On 7/20/2023 2:08 AM, Jim Mattson wrote:
Normally, we would restrict guest MSR writes based on guest CPU features. However, with IA32_SPEC_CTRL and IA32_PRED_CMD, this is not the case. For the first non-zero write to IA32_SPEC_CTRL, we check to see that the host supports the value written. We don't care whether or not the guest supports the value written (as long as it supports the MSR). After the first non-zero write, we stop intercepting writes to IA32_SPEC_CTRL, so the guest can write any value supported by the hardware. This could be problematic in heterogeneous migration pools. For instance, a VM that starts on a Cascade Lake host may set IA32_SPEC_CTRL.PSFD[bit 7], even if the guest CPUID.(EAX=07H,ECX=02H):EDX.PSFD[bit 0] is clear.
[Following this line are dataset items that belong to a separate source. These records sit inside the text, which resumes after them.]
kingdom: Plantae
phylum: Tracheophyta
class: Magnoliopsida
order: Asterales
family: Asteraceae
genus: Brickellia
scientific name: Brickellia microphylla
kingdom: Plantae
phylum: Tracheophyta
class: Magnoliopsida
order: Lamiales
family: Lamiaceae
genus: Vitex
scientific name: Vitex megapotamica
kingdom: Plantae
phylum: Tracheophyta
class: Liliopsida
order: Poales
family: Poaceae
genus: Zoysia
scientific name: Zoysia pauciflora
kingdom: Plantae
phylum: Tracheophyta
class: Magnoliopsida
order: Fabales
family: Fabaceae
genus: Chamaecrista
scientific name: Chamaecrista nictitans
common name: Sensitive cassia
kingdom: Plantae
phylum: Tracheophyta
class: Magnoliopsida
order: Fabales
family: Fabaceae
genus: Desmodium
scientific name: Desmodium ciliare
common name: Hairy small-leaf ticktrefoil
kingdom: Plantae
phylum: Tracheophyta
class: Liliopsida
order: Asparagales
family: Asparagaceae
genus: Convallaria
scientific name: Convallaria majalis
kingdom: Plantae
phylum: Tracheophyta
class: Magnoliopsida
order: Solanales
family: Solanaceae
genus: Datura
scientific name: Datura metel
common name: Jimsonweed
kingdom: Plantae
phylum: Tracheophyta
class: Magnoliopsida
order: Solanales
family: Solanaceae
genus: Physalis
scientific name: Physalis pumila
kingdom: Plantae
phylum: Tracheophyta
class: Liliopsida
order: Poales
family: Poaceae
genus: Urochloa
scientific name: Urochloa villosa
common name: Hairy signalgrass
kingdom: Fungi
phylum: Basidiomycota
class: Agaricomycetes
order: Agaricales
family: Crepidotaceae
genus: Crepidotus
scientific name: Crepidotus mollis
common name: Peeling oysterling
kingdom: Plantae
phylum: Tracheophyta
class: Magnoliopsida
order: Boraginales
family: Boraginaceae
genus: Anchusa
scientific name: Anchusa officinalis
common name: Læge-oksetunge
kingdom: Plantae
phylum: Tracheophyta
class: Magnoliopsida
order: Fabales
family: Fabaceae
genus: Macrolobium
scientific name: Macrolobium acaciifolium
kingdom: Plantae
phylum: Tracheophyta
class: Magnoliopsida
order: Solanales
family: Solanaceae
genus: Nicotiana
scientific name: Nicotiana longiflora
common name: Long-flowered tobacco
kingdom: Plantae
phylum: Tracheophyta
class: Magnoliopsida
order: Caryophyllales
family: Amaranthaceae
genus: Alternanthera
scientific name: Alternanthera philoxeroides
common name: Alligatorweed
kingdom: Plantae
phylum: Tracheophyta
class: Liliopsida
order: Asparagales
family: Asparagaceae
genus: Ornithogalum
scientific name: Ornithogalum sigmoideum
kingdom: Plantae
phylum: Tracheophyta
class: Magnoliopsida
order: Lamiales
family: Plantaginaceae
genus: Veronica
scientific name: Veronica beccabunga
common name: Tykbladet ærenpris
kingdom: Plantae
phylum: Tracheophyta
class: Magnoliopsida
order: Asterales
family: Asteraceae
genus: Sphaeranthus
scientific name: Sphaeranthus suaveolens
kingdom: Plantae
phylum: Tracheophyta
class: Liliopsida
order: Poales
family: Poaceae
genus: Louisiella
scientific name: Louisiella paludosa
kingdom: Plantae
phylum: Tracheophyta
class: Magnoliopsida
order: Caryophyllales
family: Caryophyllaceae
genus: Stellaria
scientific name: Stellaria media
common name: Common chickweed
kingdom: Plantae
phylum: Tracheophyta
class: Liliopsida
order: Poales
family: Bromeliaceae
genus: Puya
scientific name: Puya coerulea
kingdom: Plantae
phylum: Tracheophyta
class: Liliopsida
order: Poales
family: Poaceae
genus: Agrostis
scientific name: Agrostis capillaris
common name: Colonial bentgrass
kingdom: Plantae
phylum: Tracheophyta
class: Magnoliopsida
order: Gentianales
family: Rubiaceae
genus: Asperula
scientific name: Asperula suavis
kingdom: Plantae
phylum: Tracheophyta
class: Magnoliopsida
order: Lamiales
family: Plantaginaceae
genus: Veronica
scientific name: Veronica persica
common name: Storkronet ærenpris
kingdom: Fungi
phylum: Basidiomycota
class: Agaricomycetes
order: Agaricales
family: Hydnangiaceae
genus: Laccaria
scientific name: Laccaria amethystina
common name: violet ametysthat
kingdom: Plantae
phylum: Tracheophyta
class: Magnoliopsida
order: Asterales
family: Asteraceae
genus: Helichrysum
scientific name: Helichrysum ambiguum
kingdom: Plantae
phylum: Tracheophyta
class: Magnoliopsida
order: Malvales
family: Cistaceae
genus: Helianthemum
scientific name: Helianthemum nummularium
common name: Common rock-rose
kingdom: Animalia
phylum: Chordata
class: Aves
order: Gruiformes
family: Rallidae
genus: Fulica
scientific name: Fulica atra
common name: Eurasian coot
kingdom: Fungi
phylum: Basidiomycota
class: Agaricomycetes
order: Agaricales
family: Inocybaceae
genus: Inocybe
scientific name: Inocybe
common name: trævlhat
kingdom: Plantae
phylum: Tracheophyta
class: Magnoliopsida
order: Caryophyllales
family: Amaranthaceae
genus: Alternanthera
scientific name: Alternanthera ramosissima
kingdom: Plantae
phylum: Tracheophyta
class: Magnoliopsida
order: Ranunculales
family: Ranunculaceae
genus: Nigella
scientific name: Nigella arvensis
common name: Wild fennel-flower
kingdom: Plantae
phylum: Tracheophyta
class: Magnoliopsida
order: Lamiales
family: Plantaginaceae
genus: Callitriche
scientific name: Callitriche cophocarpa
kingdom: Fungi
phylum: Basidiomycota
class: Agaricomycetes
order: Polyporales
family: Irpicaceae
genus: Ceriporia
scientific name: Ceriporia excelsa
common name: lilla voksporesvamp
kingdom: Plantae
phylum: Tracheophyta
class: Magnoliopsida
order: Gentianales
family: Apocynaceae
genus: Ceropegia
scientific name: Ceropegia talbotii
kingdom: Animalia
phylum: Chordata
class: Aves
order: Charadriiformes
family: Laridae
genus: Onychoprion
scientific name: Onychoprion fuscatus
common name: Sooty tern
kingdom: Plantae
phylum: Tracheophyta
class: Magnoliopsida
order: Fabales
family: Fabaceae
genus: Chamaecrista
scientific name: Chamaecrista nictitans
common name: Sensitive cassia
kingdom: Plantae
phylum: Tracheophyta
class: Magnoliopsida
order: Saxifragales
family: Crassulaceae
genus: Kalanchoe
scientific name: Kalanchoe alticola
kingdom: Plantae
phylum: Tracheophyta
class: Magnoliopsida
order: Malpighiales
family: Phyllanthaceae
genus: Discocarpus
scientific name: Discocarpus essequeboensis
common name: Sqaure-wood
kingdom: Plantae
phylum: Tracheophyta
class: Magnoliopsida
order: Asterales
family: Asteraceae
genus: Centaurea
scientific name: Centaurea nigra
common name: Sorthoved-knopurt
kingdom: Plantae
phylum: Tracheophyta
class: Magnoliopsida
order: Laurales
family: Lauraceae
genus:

Then, if that VM is migrated to a Skylake host, KVM_SET_MSRS will refuse to set IA32_SPEC_CTRL to its current value, because Skylake doesn't support PSFD. We disable write intercepts IA32_PRED_CMD as long as the guest supports the MSR. That's fine for now, since only one bit of PRED_CMD has been defined. Hence, guest support and host support are equivalent...today. But, are we really comfortable with letting the guest set any IA32_PRED_CMD bit that may be defined in the future?
>
The same question applies to IA32_SPEC_CTRL. Are we comfortable with letting the guest write to any bit that may be defined in the future?
My point is we need to fix it, though Chao has different point that sometimes performance may be more important[*]
[*] https://lore.kernel.org/all/ZGdE3jNS11wV+V2w@chao-email/
At least the AMD approach with V_SPEC_CTRL prevents the guest from clearing any bits set by the host, but on Intel, it's a total free-for-all. What happens when a new bit is defined that absolutely must be set to 1 all of the time?